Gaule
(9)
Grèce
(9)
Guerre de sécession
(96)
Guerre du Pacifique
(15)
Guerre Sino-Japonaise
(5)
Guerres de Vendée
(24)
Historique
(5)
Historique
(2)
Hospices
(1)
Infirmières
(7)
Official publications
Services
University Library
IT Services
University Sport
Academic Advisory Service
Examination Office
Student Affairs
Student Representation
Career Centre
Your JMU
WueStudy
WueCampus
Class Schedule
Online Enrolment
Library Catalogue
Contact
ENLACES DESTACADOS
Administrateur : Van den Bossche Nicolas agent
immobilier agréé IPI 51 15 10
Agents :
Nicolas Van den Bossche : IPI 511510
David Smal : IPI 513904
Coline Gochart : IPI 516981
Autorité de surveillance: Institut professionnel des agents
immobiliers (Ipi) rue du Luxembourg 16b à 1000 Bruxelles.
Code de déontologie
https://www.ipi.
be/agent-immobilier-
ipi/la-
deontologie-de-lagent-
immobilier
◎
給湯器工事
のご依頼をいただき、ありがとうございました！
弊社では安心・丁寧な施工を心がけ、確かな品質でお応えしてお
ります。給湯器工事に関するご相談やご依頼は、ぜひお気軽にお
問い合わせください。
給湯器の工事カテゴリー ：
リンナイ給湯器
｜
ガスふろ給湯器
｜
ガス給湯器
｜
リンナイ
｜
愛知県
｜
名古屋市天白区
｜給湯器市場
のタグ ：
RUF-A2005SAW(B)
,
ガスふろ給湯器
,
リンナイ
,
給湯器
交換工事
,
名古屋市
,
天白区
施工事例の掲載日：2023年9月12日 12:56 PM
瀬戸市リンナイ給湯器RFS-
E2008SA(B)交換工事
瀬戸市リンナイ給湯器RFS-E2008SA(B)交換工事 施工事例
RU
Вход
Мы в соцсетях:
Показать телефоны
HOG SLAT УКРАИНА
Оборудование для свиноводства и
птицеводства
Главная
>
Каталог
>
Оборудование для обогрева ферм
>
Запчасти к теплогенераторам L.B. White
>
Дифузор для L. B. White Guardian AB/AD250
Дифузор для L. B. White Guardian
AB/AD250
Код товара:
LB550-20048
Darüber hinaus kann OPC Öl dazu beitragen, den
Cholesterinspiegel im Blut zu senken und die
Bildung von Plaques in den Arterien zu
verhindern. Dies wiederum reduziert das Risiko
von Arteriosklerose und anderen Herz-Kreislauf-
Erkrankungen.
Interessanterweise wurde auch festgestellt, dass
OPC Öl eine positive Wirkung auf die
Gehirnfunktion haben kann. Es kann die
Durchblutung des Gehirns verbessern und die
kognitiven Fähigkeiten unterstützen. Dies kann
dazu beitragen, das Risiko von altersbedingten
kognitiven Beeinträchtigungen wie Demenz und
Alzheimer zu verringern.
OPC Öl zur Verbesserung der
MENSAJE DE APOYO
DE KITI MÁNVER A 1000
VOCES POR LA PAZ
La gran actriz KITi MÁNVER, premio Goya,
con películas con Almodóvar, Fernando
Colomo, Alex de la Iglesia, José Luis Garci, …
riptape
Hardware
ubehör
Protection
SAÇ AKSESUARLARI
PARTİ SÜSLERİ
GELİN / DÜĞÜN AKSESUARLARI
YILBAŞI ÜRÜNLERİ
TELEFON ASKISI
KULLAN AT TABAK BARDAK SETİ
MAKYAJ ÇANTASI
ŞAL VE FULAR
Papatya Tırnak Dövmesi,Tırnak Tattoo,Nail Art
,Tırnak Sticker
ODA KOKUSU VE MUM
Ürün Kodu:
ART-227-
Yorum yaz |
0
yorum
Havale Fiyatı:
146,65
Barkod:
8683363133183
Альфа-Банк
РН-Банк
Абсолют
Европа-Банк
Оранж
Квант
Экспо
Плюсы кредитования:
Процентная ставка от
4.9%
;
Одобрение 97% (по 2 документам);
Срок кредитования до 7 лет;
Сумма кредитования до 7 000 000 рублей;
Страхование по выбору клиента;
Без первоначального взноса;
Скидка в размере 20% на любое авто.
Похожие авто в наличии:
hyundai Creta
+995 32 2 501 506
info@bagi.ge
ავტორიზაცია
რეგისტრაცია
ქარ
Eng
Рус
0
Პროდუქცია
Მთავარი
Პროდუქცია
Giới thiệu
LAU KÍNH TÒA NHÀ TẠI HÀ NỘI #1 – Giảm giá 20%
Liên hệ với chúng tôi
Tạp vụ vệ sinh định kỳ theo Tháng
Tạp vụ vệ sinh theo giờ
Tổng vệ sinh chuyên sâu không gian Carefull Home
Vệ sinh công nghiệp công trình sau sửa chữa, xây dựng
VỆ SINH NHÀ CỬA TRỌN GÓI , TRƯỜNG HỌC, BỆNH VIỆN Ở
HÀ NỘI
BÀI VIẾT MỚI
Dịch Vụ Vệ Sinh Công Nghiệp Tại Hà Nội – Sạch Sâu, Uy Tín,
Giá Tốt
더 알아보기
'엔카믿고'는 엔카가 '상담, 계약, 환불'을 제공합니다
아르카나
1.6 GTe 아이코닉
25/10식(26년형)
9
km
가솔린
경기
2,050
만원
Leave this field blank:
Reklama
========
> [Problem]: Copy out the data above with each "Historique" changed to "Histoire", leaving every other word as it is.

> [Answer section]:
Gaule
(9)
Grèce
(9)
Guerre de sécession
(96)
Guerre du Pacifique
(15)
Guerre Sino-Japonaise
(5)
Guerres de Vendée
(24)
Histoire
(5)
Histoire
(2)
Hospices
(1)
Infirmières
(7)
Official publications
Services
University Library
IT Services
University Sport
Academic Advisory Service
Examination Office
Student Affairs
Student Representation
Career Centre
Your JMU
WueStudy
WueCampus
Class Schedule
Online Enrolment
Library Catalogue
Contact
ENLACES DESTACADOS
Administrateur : Van den Bossche Nicolas agent
immobilier agréé IPI 51 15 10
Agents :
Nicolas Van den Bossche : IPI 511510
David Smal : IPI 513904
Coline Gochart : IPI 516981
Autorité de surveillance: Institut professionnel des agents
immobiliers (Ipi) rue du Luxembourg 16b à 1000 Bruxelles.
Code de déontologie
https://www.ipi.
be/agent-immobilier-
ipi/la-
deontologie-de-lagent-
immobilier
◎
給湯器工事
のご依頼をいただき、ありがとうございました！
弊社では安心・丁寧な施工を心がけ、確かな品質でお応えしてお
ります。給湯器工事に関するご相談やご依頼は、ぜひお気軽にお
問い合わせください。
給湯器の工事カテゴリー ：
リンナイ給湯器
｜
ガスふろ給湯器
｜
ガス給湯器
｜
リンナイ
｜
愛知県
｜
名古屋市天白区
｜給湯器市場
のタグ ：
RUF-A2005SAW(B)
,
ガスふろ給湯器
,
リンナイ
,
給湯器
交換工事
,
名古屋市
,
天白区
施工事例の掲載日：2023年9月12日 12:56 PM
瀬戸市リンナイ給湯器RFS-
E2008SA(B)交換工事
瀬戸市リンナイ給湯器RFS-E2008SA(B)交換工事 施工事例
RU
Вход
Мы в соцсетях:
Показать телефоны
HOG SLAT УКРАИНА
Оборудование для свиноводства и
птицеводства
Главная
>
Каталог
>
Оборудование для обогрева ферм
>
Запчасти к теплогенераторам L.B. White
>
Дифузор для L. B. White Guardian AB/AD250
Дифузор для L. B. White Guardian
AB/AD250
Код товара:
LB550-20048
Darüber hinaus kann OPC Öl dazu beitragen, den
Cholesterinspiegel im Blut zu senken und die
Bildung von Plaques in den Arterien zu
verhindern. Dies wiederum reduziert das Risiko
von Arteriosklerose und anderen Herz-Kreislauf-
Erkrankungen.
Interessanterweise wurde auch festgestellt, dass
OPC Öl eine positive Wirkung auf die
Gehirnfunktion haben kann. Es kann die
Durchblutung des Gehirns verbessern und die
kognitiven Fähigkeiten unterstützen. Dies kann
dazu beitragen, das Risiko von altersbedingten
kognitiven Beeinträchtigungen wie Demenz und
Alzheimer zu verringern.
OPC Öl zur Verbesserung der
MENSAJE DE APOYO
DE KITI MÁNVER A 1000
VOCES POR LA PAZ
La gran actriz KITi MÁNVER, premio Goya,
con películas con Almodóvar, Fernando
Colomo, Alex de la Iglesia, José Luis Garci, …
riptape
Hardware
ubehör
Protection
SAÇ AKSESUARLARI
PARTİ SÜSLERİ
GELİN / DÜĞÜN AKSESUARLARI
YILBAŞI ÜRÜNLERİ
TELEFON ASKISI
KULLAN AT TABAK BARDAK SETİ
MAKYAJ ÇANTASI
ŞAL VE FULAR
Papatya Tırnak Dövmesi,Tırnak Tattoo,Nail Art
,Tırnak Sticker
ODA KOKUSU VE MUM
Ürün Kodu:
ART-227-
Yorum yaz |
0
yorum
Havale Fiyatı:
146,65
Barkod:
8683363133183
Альфа-Банк
РН-Банк
Абсолют
Европа-Банк
Оранж
Квант
Экспо
Плюсы кредитования:
Процентная ставка от
4.9%
;
Одобрение 97% (по 2 документам);
Срок кредитования до 7 лет;
Сумма кредитования до 7 000 000 рублей;
Страхование по выбору клиента;
Без первоначального взноса;
Скидка в размере 20% на любое авто.
Похожие авто в наличии:
hyundai Creta
+995 32 2 501 506
info@bagi.ge
ავტორიზაცია
რეგისტრაცია
ქარ
Eng
Рус
0
Პროდუქცია
Მთავარი
Პროდუქცია
Giới thiệu
LAU KÍNH TÒA NHÀ TẠI HÀ NỘI #1 – Giảm giá 20%
Liên hệ với chúng tôi
Tạp vụ vệ sinh định kỳ theo Tháng
Tạp vụ vệ sinh theo giờ
Tổng vệ sinh chuyên sâu không gian Carefull Home
Vệ sinh công nghiệp công trình sau sửa chữa, xây dựng
VỆ SINH NHÀ CỬA TRỌN GÓI , TRƯỜNG HỌC, BỆNH VIỆN Ở
HÀ NỘI
BÀI VIẾT MỚI
Dịch Vụ Vệ Sinh Công Nghiệp Tại Hà Nội – Sạch Sâu, Uy Tín,
Giá Tốt
더 알아보기
'엔카믿고'는 엔카가 '상담, 계약, 환불'을 제공합니다
아르카나
1.6 GTe 아이코닉
25/10식(26년형)
9
km
가솔린
경기
2,050
만원
Leave this field blank:
Reklama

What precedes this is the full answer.